TASK GOAL –
Reproduce every line of the data below verbatim, in its original order.

-*-

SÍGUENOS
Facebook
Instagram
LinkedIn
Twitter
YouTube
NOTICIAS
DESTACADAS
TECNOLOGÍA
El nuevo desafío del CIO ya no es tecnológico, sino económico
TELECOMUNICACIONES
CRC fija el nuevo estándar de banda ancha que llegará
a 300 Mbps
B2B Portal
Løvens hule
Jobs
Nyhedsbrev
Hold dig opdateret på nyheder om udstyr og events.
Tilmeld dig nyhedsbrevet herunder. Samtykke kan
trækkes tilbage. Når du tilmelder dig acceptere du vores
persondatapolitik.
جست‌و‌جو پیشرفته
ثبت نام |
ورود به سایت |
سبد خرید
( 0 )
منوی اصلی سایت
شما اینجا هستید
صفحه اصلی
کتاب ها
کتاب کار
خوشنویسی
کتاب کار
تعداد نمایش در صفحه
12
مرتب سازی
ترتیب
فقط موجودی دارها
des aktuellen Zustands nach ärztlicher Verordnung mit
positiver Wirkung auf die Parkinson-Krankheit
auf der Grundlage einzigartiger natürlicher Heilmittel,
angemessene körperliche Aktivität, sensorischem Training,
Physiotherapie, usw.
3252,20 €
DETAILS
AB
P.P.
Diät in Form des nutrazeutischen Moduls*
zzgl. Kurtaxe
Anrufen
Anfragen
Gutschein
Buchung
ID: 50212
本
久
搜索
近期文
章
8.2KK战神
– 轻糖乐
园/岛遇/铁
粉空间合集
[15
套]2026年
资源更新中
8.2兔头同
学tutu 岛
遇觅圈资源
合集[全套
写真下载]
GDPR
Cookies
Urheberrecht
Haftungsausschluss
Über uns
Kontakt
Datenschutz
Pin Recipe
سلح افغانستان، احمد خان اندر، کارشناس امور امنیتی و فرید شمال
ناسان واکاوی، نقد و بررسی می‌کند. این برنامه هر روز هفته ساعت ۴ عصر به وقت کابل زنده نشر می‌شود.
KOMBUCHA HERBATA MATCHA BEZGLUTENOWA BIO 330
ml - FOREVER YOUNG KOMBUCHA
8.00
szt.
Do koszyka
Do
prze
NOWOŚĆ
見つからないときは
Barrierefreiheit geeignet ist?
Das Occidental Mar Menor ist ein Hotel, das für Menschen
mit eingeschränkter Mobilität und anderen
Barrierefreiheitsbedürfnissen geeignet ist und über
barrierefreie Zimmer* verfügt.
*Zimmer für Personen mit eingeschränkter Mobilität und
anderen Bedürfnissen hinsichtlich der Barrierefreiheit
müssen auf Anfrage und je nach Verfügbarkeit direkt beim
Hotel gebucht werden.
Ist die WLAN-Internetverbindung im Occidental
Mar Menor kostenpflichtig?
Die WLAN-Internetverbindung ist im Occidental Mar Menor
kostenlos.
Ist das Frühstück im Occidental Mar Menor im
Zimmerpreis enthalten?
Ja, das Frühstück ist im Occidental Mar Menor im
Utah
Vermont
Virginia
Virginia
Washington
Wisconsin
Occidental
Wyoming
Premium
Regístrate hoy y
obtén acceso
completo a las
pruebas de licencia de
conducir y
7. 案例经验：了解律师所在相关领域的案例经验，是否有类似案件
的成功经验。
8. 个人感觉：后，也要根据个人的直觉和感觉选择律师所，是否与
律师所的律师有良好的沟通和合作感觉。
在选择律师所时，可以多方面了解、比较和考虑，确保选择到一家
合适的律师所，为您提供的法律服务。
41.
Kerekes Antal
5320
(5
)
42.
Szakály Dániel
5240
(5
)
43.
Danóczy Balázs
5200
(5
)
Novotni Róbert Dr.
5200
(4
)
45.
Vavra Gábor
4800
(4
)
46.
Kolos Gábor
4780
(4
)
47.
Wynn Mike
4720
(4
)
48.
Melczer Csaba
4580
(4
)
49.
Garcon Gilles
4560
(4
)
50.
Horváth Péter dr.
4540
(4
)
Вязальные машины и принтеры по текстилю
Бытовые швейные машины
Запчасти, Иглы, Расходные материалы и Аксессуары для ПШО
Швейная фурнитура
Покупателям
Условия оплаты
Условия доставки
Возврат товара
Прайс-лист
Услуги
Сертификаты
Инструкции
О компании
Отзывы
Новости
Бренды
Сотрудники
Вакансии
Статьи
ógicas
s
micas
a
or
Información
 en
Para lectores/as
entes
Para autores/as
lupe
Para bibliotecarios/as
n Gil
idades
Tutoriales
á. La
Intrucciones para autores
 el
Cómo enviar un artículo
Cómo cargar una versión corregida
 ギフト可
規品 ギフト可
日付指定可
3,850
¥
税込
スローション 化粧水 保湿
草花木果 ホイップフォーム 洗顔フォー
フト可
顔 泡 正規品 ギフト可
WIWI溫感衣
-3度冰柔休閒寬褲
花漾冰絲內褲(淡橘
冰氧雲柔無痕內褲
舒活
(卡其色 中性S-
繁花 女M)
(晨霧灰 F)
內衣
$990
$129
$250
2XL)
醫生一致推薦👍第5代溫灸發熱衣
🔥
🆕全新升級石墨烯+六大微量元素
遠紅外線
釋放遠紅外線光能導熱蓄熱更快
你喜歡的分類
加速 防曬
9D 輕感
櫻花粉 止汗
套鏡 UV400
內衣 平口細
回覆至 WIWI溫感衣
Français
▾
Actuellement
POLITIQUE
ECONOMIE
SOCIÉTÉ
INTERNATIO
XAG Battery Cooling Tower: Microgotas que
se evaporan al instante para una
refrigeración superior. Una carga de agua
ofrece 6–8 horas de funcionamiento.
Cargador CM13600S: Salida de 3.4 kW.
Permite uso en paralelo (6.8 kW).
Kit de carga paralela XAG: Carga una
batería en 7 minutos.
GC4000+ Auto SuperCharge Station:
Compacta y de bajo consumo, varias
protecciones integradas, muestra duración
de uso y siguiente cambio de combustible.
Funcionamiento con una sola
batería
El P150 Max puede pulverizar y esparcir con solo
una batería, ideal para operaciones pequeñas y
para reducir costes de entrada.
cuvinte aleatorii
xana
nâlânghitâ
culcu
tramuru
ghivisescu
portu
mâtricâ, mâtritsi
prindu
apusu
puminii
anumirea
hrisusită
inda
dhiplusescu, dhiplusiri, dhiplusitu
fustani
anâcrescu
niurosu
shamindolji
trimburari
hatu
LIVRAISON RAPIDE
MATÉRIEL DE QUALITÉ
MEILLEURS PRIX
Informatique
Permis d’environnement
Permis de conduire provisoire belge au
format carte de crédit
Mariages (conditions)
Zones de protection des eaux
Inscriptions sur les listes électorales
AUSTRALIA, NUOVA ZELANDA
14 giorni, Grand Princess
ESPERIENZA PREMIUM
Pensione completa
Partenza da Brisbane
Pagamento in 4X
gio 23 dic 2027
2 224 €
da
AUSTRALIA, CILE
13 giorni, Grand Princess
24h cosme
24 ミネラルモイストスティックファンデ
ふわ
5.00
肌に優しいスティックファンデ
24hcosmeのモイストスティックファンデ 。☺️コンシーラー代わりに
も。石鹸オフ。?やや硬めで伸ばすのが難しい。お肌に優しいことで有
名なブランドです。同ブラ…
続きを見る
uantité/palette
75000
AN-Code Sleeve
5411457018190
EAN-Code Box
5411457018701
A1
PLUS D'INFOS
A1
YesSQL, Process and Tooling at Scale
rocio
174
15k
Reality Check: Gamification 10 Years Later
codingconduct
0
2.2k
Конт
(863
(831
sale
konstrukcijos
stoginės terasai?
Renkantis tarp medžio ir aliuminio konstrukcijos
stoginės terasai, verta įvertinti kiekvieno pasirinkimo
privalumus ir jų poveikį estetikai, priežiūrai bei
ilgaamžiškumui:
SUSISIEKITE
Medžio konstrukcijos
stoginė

-*-

ANSWER TO THIS PROBLEM –
SÍGUENOS
Facebook
Instagram
LinkedIn
Twitter
YouTube
NOTICIAS
DESTACADAS
TECNOLOGÍA
El nuevo desafío del CIO ya no es tecnológico, sino económico
TELECOMUNICACIONES
CRC fija el nuevo estándar de banda ancha que llegará
a 300 Mbps
B2B Portal
Løvens hule
Jobs
Nyhedsbrev
Hold dig opdateret på nyheder om udstyr og events.
Tilmeld dig nyhedsbrevet herunder. Samtykke kan
trækkes tilbage. Når du tilmelder dig acceptere du vores
persondatapolitik.
جست‌و‌جو پیشرفته
ثبت نام |
ورود به سایت |
سبد خرید
( 0 )
منوی اصلی سایت
شما اینجا هستید
صفحه اصلی
کتاب ها
کتاب کار
خوشنویسی
کتاب کار
تعداد نمایش در صفحه
12
مرتب سازی
ترتیب
فقط موجودی دارها
des aktuellen Zustands nach ärztlicher Verordnung mit
positiver Wirkung auf die Parkinson-Krankheit
auf der Grundlage einzigartiger natürlicher Heilmittel,
angemessene körperliche Aktivität, sensorischem Training,
Physiotherapie, usw.
3252,20 €
DETAILS
AB
P.P.
Diät in Form des nutrazeutischen Moduls*
zzgl. Kurtaxe
Anrufen
Anfragen
Gutschein
Buchung
ID: 50212
本
久
搜索
近期文
章
8.2KK战神
– 轻糖乐
园/岛遇/铁
粉空间合集
[15
套]2026年
资源更新中
8.2兔头同
学tutu 岛
遇觅圈资源
合集[全套
写真下载]
GDPR
Cookies
Urheberrecht
Haftungsausschluss
Über uns
Kontakt
Datenschutz
Pin Recipe
سلح افغانستان، احمد خان اندر، کارشناس امور امنیتی و فرید شمال
ناسان واکاوی، نقد و بررسی می‌کند. این برنامه هر روز هفته ساعت ۴ عصر به وقت کابل زنده نشر می‌شود.
KOMBUCHA HERBATA MATCHA BEZGLUTENOWA BIO 330
ml - FOREVER YOUNG KOMBUCHA
8.00
szt.
Do koszyka
Do
prze
NOWOŚĆ
見つからないときは
Barrierefreiheit geeignet ist?
Das Occidental Mar Menor ist ein Hotel, das für Menschen
mit eingeschränkter Mobilität und anderen
Barrierefreiheitsbedürfnissen geeignet ist und über
barrierefreie Zimmer* verfügt.
*Zimmer für Personen mit eingeschränkter Mobilität und
anderen Bedürfnissen hinsichtlich der Barrierefreiheit
müssen auf Anfrage und je nach Verfügbarkeit direkt beim
Hotel gebucht werden.
Ist die WLAN-Internetverbindung im Occidental
Mar Menor kostenpflichtig?
Die WLAN-Internetverbindung ist im Occidental Mar Menor
kostenlos.
Ist das Frühstück im Occidental Mar Menor im
Zimmerpreis enthalten?
Ja, das Frühstück ist im Occidental Mar Menor im
Utah
Vermont
Virginia
Virginia
Washington
Wisconsin
Occidental
Wyoming
Premium
Regístrate hoy y
obtén acceso
completo a las
pruebas de licencia de
conducir y
7. 案例经验：了解律师所在相关领域的案例经验，是否有类似案件
的成功经验。
8. 个人感觉：后，也要根据个人的直觉和感觉选择律师所，是否与
律师所的律师有良好的沟通和合作感觉。
在选择律师所时，可以多方面了解、比较和考虑，确保选择到一家
合适的律师所，为您提供的法律服务。
41.
Kerekes Antal
5320
(5
)
42.
Szakály Dániel
5240
(5
)
43.
Danóczy Balázs
5200
(5
)
Novotni Róbert Dr.
5200
(4
)
45.
Vavra Gábor
4800
(4
)
46.
Kolos Gábor
4780
(4
)
47.
Wynn Mike
4720
(4
)
48.
Melczer Csaba
4580
(4
)
49.
Garcon Gilles
4560
(4
)
50.
Horváth Péter dr.
4540
(4
)
Вязальные машины и принтеры по текстилю
Бытовые швейные машины
Запчасти, Иглы, Расходные материалы и Аксессуары для ПШО
Швейная фурнитура
Покупателям
Условия оплаты
Условия доставки
Возврат товара
Прайс-лист
Услуги
Сертификаты
Инструкции
О компании
Отзывы
Новости
Бренды
Сотрудники
Вакансии
Статьи
ógicas
s
micas
a
or
Información
 en
Para lectores/as
entes
Para autores/as
lupe
Para bibliotecarios/as
n Gil
idades
Tutoriales
á. La
Intrucciones para autores
 el
Cómo enviar un artículo
Cómo cargar una versión corregida
 ギフト可
規品 ギフト可
日付指定可
3,850
¥
税込
スローション 化粧水 保湿
草花木果 ホイップフォーム 洗顔フォー
フト可
顔 泡 正規品 ギフト可
WIWI溫感衣
-3度冰柔休閒寬褲
花漾冰絲內褲(淡橘
冰氧雲柔無痕內褲
舒活
(卡其色 中性S-
繁花 女M)
(晨霧灰 F)
內衣
$990
$129
$250
2XL)
醫生一致推薦👍第5代溫灸發熱衣
🔥
🆕全新升級石墨烯+六大微量元素
遠紅外線
釋放遠紅外線光能導熱蓄熱更快
你喜歡的分類
加速 防曬
9D 輕感
櫻花粉 止汗
套鏡 UV400
內衣 平口細
回覆至 WIWI溫感衣
Français
▾
Actuellement
POLITIQUE
ECONOMIE
SOCIÉTÉ
INTERNATIO
XAG Battery Cooling Tower: Microgotas que
se evaporan al instante para una
refrigeración superior. Una carga de agua
ofrece 6–8 horas de funcionamiento.
Cargador CM13600S: Salida de 3.4 kW.
Permite uso en paralelo (6.8 kW).
Kit de carga paralela XAG: Carga una
batería en 7 minutos.
GC4000+ Auto SuperCharge Station:
Compacta y de bajo consumo, varias
protecciones integradas, muestra duración
de uso y siguiente cambio de combustible.
Funcionamiento con una sola
batería
El P150 Max puede pulverizar y esparcir con solo
una batería, ideal para operaciones pequeñas y
para reducir costes de entrada.
cuvinte aleatorii
xana
nâlânghitâ
culcu
tramuru
ghivisescu
portu
mâtricâ, mâtritsi
prindu
apusu
puminii
anumirea
hrisusită
inda
dhiplusescu, dhiplusiri, dhiplusitu
fustani
anâcrescu
niurosu
shamindolji
trimburari
hatu
LIVRAISON RAPIDE
MATÉRIEL DE QUALITÉ
MEILLEURS PRIX
Informatique
Permis d’environnement
Permis de conduire provisoire belge au
format carte de crédit
Mariages (conditions)
Zones de protection des eaux
Inscriptions sur les listes électorales
AUSTRALIA, NUOVA ZELANDA
14 giorni, Grand Princess
ESPERIENZA PREMIUM
Pensione completa
Partenza da Brisbane
Pagamento in 4X
gio 23 dic 2027
2 224 €
da
AUSTRALIA, CILE
13 giorni, Grand Princess
24h cosme
24 ミネラルモイストスティックファンデ
ふわ
5.00
肌に優しいスティックファンデ
24hcosmeのモイストスティックファンデ 。☺️コンシーラー代わりに
も。石鹸オフ。?やや硬めで伸ばすのが難しい。お肌に優しいことで有
名なブランドです。同ブラ…
続きを見る
uantité/palette
75000
AN-Code Sleeve
5411457018190
EAN-Code Box
5411457018701
A1
PLUS D'INFOS
A1
YesSQL, Process and Tooling at Scale
rocio
174
15k
Reality Check: Gamification 10 Years Later
codingconduct
0
2.2k
Конт
(863
(831
sale
konstrukcijos
stoginės terasai?
Renkantis tarp medžio ir aliuminio konstrukcijos
stoginės terasai, verta įvertinti kiekvieno pasirinkimo
privalumus ir jų poveikį estetikai, priežiūrai bei
ilgaamžiškumui:
SUSISIEKITE
Medžio konstrukcijos
stoginė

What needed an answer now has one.